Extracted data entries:

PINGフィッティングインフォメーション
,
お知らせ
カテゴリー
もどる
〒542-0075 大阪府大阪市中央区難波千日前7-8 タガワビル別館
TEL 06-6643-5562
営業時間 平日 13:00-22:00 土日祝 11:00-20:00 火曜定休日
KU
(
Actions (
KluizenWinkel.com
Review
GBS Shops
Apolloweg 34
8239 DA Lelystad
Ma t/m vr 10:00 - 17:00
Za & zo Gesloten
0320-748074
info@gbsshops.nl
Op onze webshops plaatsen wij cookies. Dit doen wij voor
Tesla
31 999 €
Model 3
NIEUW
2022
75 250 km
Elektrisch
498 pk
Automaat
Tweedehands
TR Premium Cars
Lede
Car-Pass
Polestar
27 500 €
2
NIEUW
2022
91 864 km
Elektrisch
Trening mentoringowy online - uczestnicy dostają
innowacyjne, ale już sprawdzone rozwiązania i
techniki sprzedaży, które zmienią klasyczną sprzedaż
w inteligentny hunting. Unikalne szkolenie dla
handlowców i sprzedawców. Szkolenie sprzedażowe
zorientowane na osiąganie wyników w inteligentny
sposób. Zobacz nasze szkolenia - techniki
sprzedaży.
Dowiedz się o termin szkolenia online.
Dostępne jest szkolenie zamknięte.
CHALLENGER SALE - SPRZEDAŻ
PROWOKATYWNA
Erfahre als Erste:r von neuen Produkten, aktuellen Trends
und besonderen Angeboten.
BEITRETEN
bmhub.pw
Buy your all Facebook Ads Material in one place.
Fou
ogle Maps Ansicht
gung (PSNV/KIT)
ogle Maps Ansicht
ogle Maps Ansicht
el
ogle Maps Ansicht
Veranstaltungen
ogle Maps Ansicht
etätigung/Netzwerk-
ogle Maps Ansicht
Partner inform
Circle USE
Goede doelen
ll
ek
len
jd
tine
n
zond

Try it
Among the lines above, find those holding "techniki" and copy each one.

Task solution
techniki sprzedaży, które zmienią klasyczną sprzedaż
sposób. Zobacz nasze szkolenia - techniki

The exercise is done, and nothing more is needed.